What Chotu taught me

It was dawn when I first saw him. He was sitting at the corner of the wall just outside my home. His eyes were gleaming, his white fur shining. The cool breeze blew his whiskers.
He was looking steadily at the squirrels and birds, wanting to pounce on them. I was attracted to him as I had never seen a white cat before. I tried whistling, clapping and shouting to catch his attention but he didn’t budge.
My school bus had come, so I left hastily hoping to find him at the very place when I came back. It was as if God had listened to my small prayer.
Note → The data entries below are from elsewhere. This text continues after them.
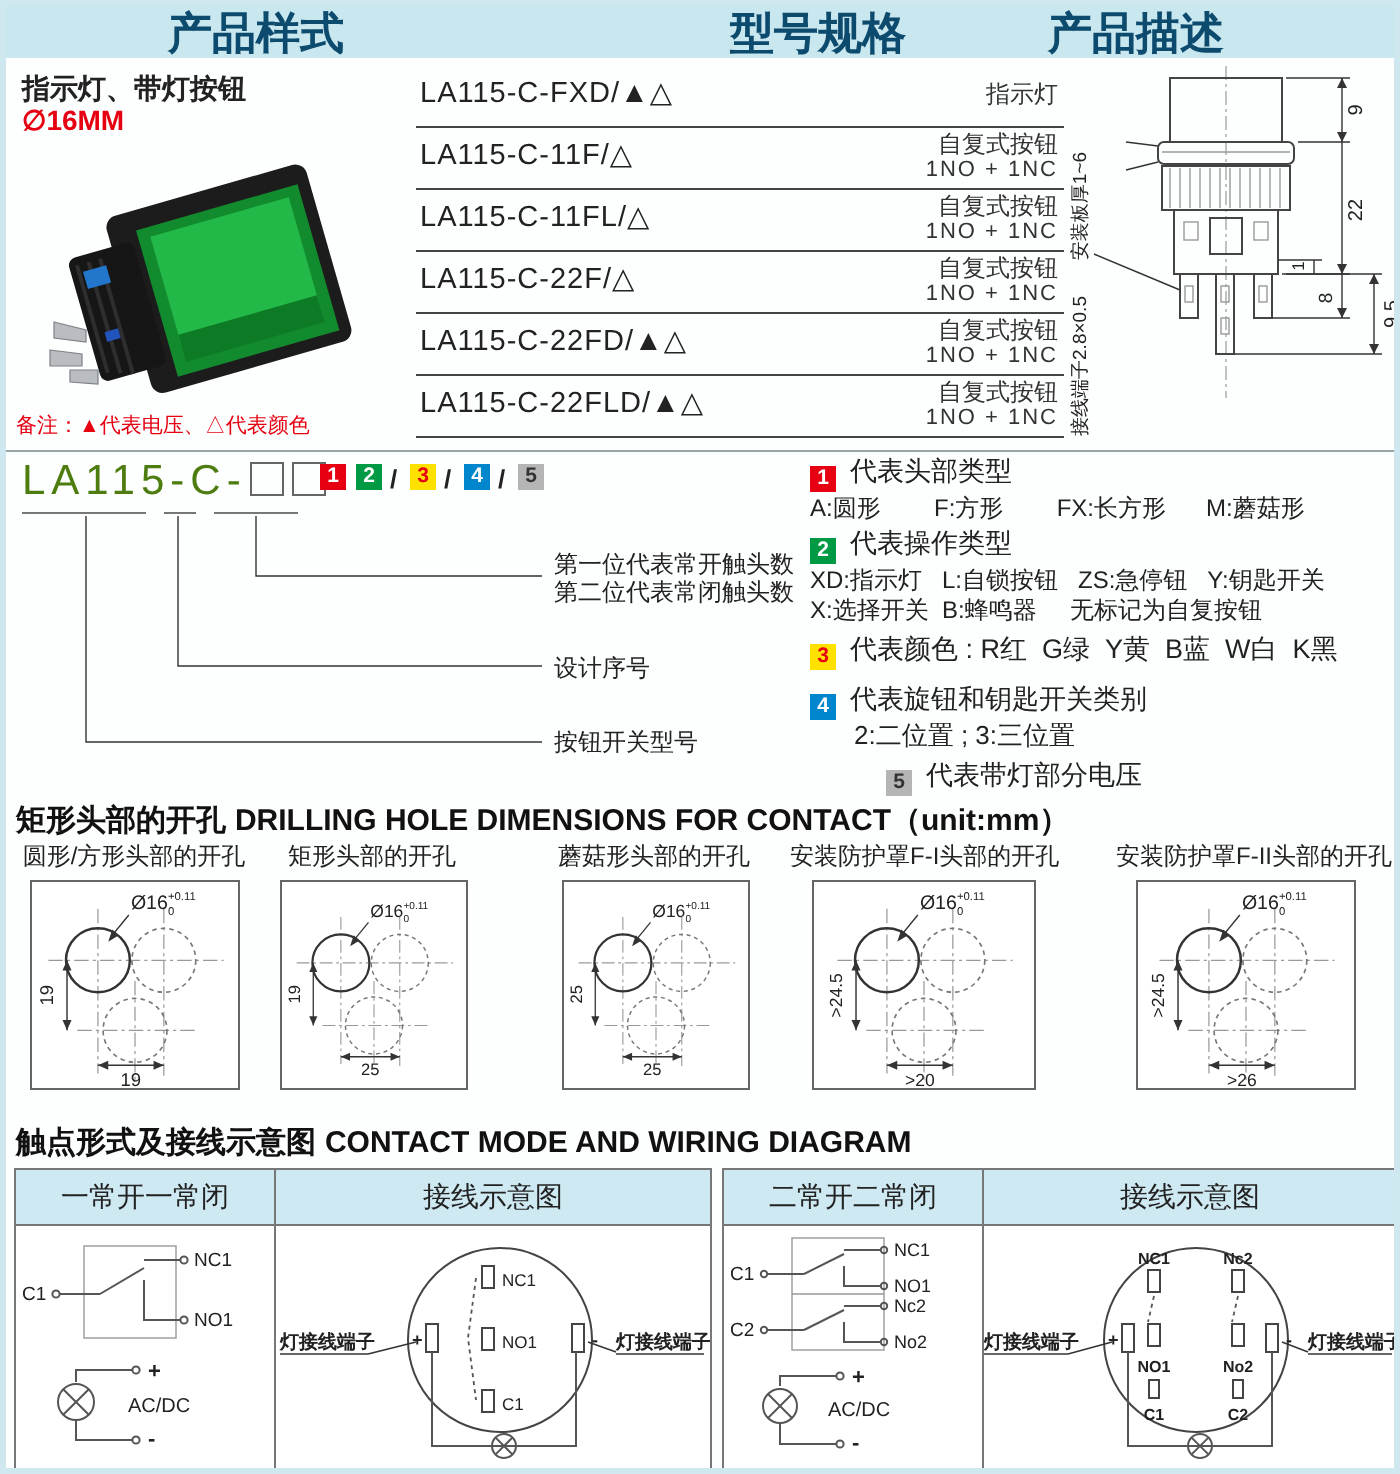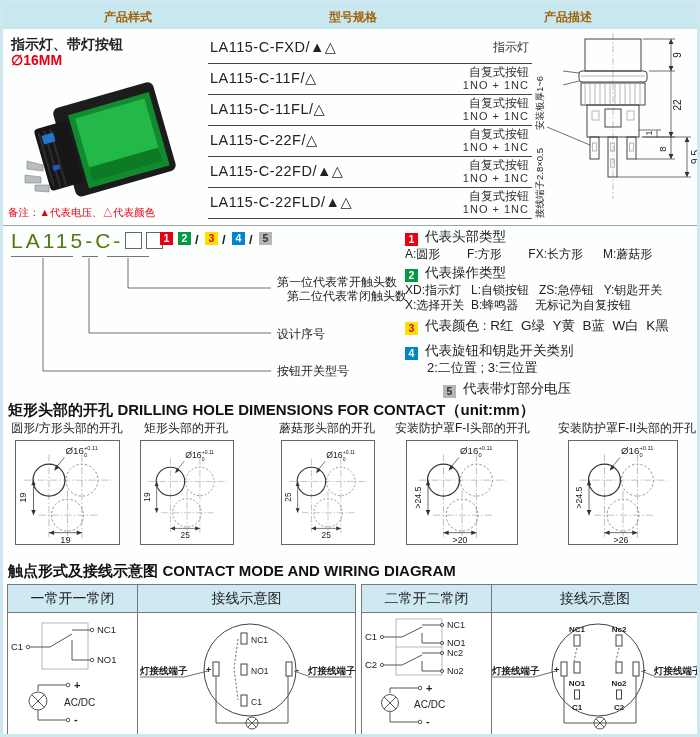--- a/index.html
+++ b/index.html
@@ -9,7 +9,7 @@
   .abs{position:absolute;}
   
   .hdrbar{left:0;top:0;width:700px;height:26px;background:#c9e7ef;}
-  .hdr{top:2px;height:24px;line-height:24px;text-align:center;font-size:12px;font-weight:bold;color:#a16207;}
+  .hdr{top:2px;height:24px;line-height:24px;text-align:center;font-size:22px;font-weight:bold;color:#0c4a6e;}
   
   .ptitle{font-size:14px;font-weight:bold;color:#222;}
   .pdia{font-size:14px;font-weight:bold;color:#e60012;}

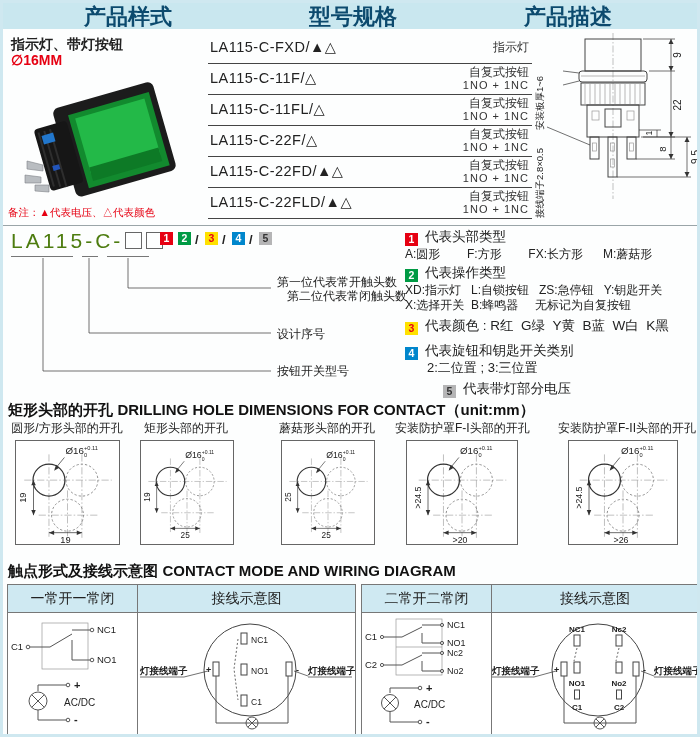--- a/index.html
+++ b/index.html
@@ -71,7 +71,7 @@
 
   <div class="abs hdrbar"></div>
   <div class="abs hdr" style="left:0;width:250px;">产品样式</div>
-  <div class="abs hdr" style="left:250px;width:200px;">型号规格</div>
+  <div class="abs hdr" style="left:250px;width:200px;text-align:right;">型号规格</div>
   <div class="abs hdr" style="left:450px;width:230px;">产品描述</div>
 
   <div class="abs ptitle" style="left:8px;top:33px;">指示灯、带灯按钮</div>

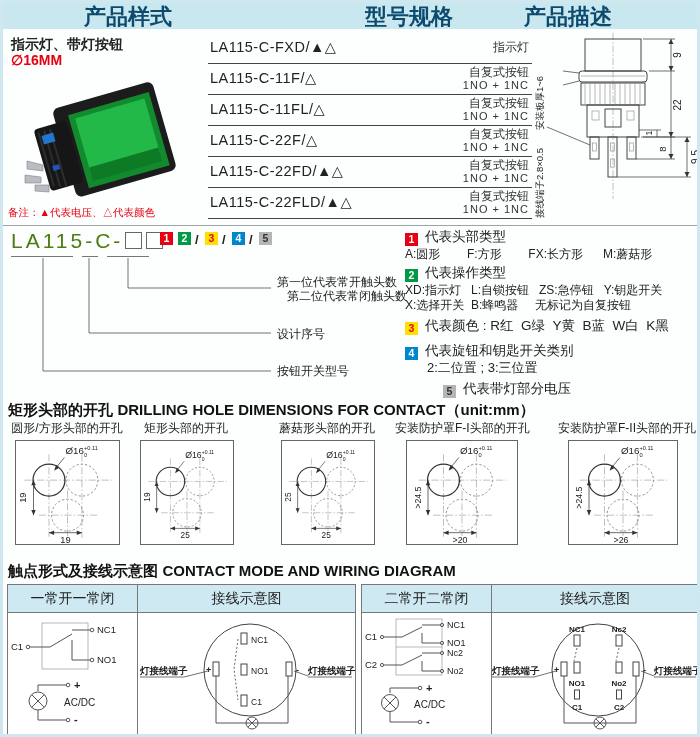--- a/index.html
+++ b/index.html
@@ -234,7 +234,7 @@
     <polyline class="dim" points="40,33 40,146 268,146"></polyline>
   </svg>
   <div class="abs callout" style="left:274px;top:271px;">第一位代表常开触头数</div>
-  <div class="abs callout" style="left:274px;top:285px;margin-left:10px;">第二位代表常闭触头数</div>
+  <div class="abs callout" style="left:274px;top:285px;">第二位代表常闭触头数</div>
   <div class="abs callout" style="left:274px;top:323px;">设计序号</div>
   <div class="abs callout" style="left:274px;top:360px;">按钮开关型号</div>
 

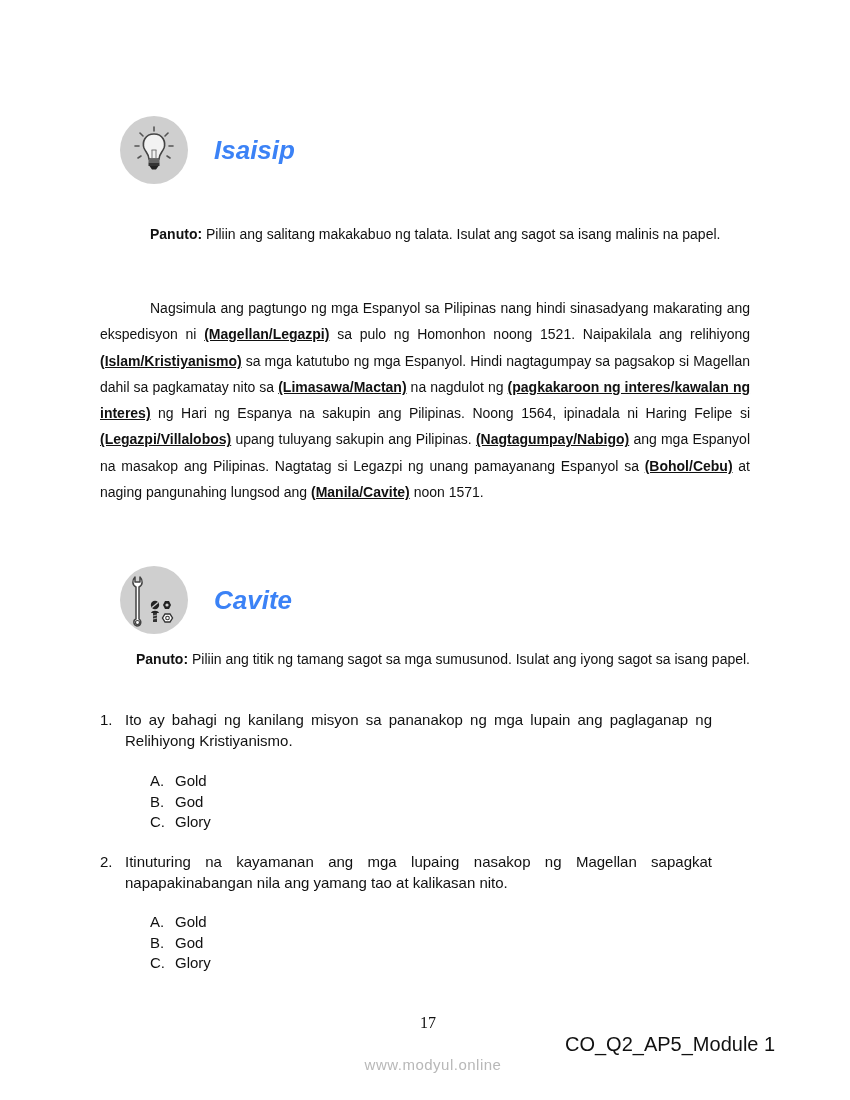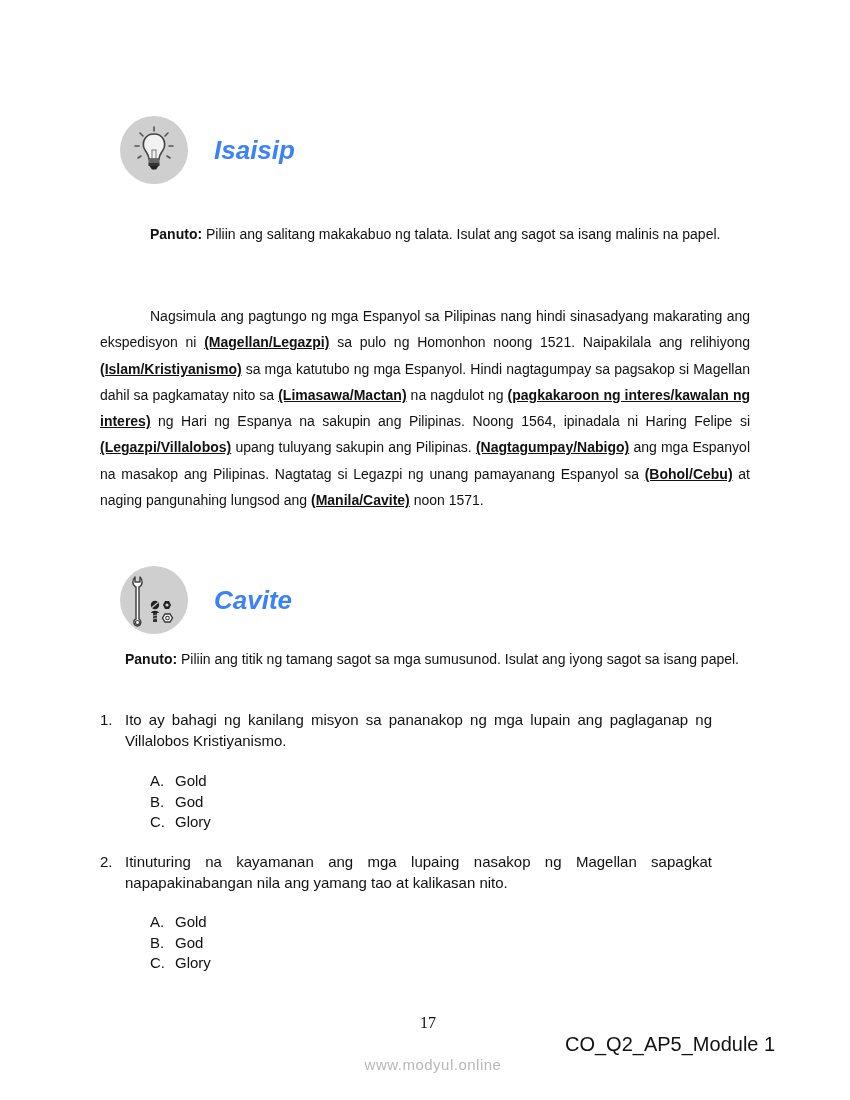--- a/index.html
+++ b/index.html
@@ -150,7 +150,7 @@
   <span class="indent"></span><b class="label">Panuto:</b><span> Piliin ang salitang makakabuo ng talata. Isulat ang sagot sa isang malinis na papel.</span>
 </div>
 
-<div class="para" style="top:295px;margin-top:8px;">
+<div class="para" style="top:295px;">
   <span class="indent"></span><span>Nagsimula ang pagtungo ng mga Espanyol sa Pilipinas nang hindi sinasadyang makarating ang ekspedisyon ni </span><span class="blank">(Magellan/Legazpi)</span><span> sa pulo ng Homonhon noong 1521. Naipakilala ang relihiyong </span><span class="blank">(Islam/Kristiyanismo)</span><span> sa mga katutubo ng mga Espanyol. Hindi nagtagumpay sa pagsakop si Magellan dahil sa pagkamatay nito sa </span><span class="blank">(Limasawa/Mactan)</span><span> na nagdulot ng </span><span class="blank">(pagkakaroon ng interes/kawalan ng interes)</span><span> ng Hari ng Espanya na sakupin ang Pilipinas. Noong 1564, ipinadala ni Haring Felipe si </span><span class="blank">(Legazpi/Villalobos)</span><span> upang tuluyang sakupin ang Pilipinas. </span><span class="blank">(Nagtagumpay/Nabigo)</span><span> ang mga Espanyol na masakop ang Pilipinas. Nagtatag si Legazpi ng unang pamayanang Espanyol sa </span><span class="blank">(Bohol/Cebu)</span><span> at naging pangunahing lungsod ang </span><span class="blank">(Manila/Cavite)</span><span> noon 1571.</span>
 </div>
 

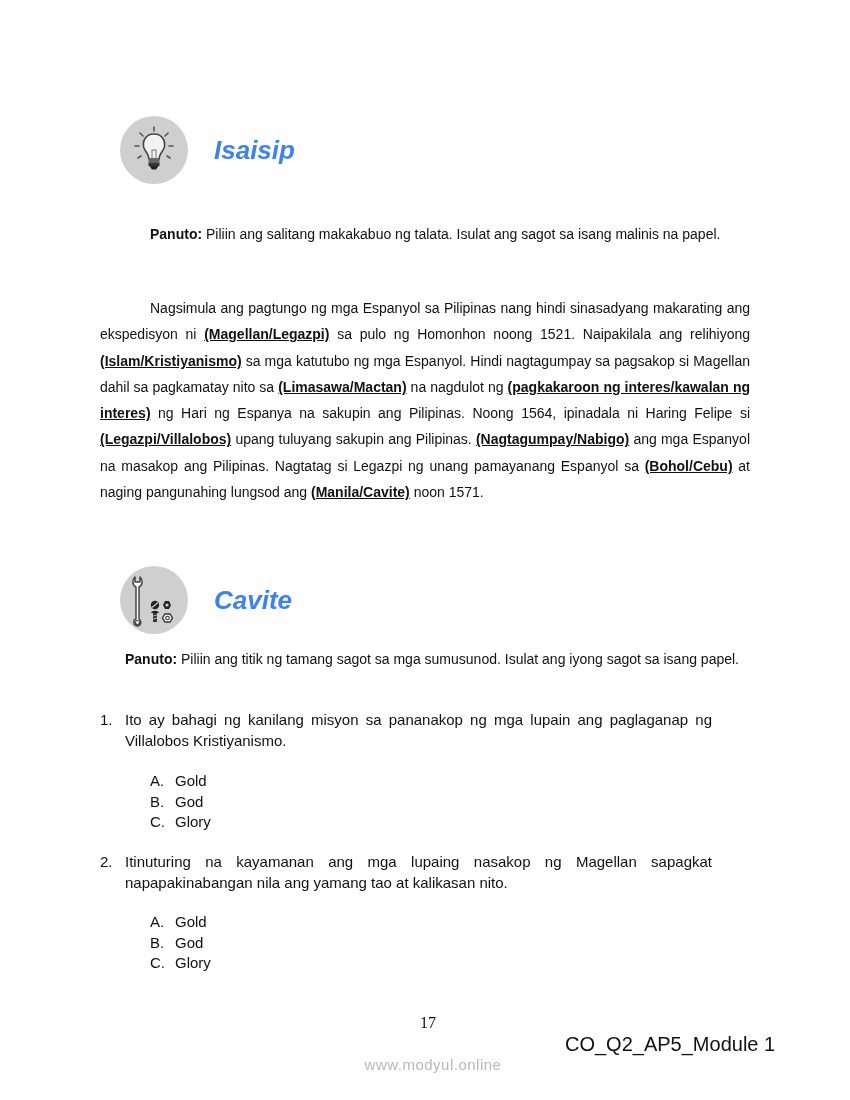--- a/index.html
+++ b/index.html
@@ -48,7 +48,7 @@
     }
     .para.tight {
       line-height: 21px;
-      text-align: left;
+      text-align: right;
     }
     .indent {
       display: inline-block;

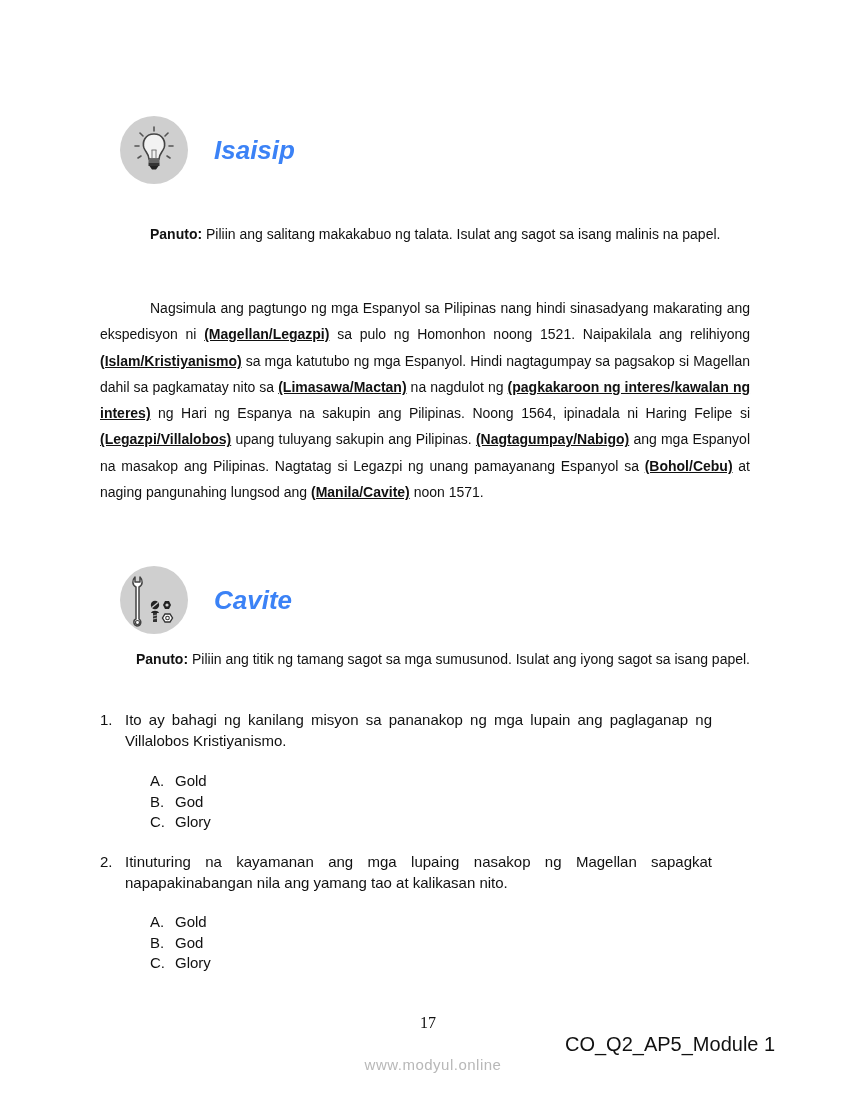--- a/index.html
+++ b/index.html
@@ -180,7 +180,7 @@
 
 <div class="question" style="top:710px;">
   <span class="q-num">1.</span>
-  <span class="q-text">Ito ay bahagi ng kanilang misyon sa pananakop ng mga lupain ang paglaganap ng Villalobos Kristiyanismo.</span>
+  <span class="q-text">Ito ay bahagi ng kanilang misyon sa pananakop ng mga lupain ang paglaganap ng Relihiyong Kristiyanismo.</span>
 </div>
 <ul class="choices" style="top:771px;">
   <li>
When I came back, he was in my garden – resting, yawning. He looked so cute. As soon as I approached him, he ran. I started seeing him often now, our eyes met but he would run back. Then one day, I felt he was hungry. I ran inside our house, brought milk and lo! He came and drank. I was so near him. I could see the milk dripping from his whiskers. He was adorable.
I named him ‘Chotu’. He would now come to me whenever he was hungry and we became friends. I bought cat food for him from my pocket money.
I used to shake the cat food box and he came running. He would enjoy the food while I took a chance to slowly caress his fur. Chotu didn’t like me patting and brushing his back but still I did it. Our neighbours shunned me for feeding a cat, but by keeping his stomach full, I was saving birds, squirrels and the like. No matter how much food I gave him, Chotu didn’t grow at all. The name I gave suited him the best.

Feeding, caressing him, became a habit. Even he began to wait for me to come home. He could be seen climbing trees, running after squirrels, escaping from street dogs.

Without owning a pet, I became a proud pet owner, a pet who was not tied in chains. Sometimes, when he didn’t come, I used to call him from the balcony, garden, terrace. He used to appear from the midst of nowhere. Me and chotu were happy with each other.
One morning, as I stepped out of the house, I found Chotu lying outside my home. I cried, ‘Chotu Chotu’ and shook him but to no avail. He laid still, eyes closed. I felt I would faint. I could not go to school that day. I wept but he didn’t stir.
We buried him hoping his soul rests in peace. He had been killed by stray dogs the previous night. There was nothing I could have done. But from that day onwards, I’ve pledged to protect all creatures. God might have made a food chain but losing a loved one is so painful. We must be kind and gentle to all stray animals, birds. They too have the right to live.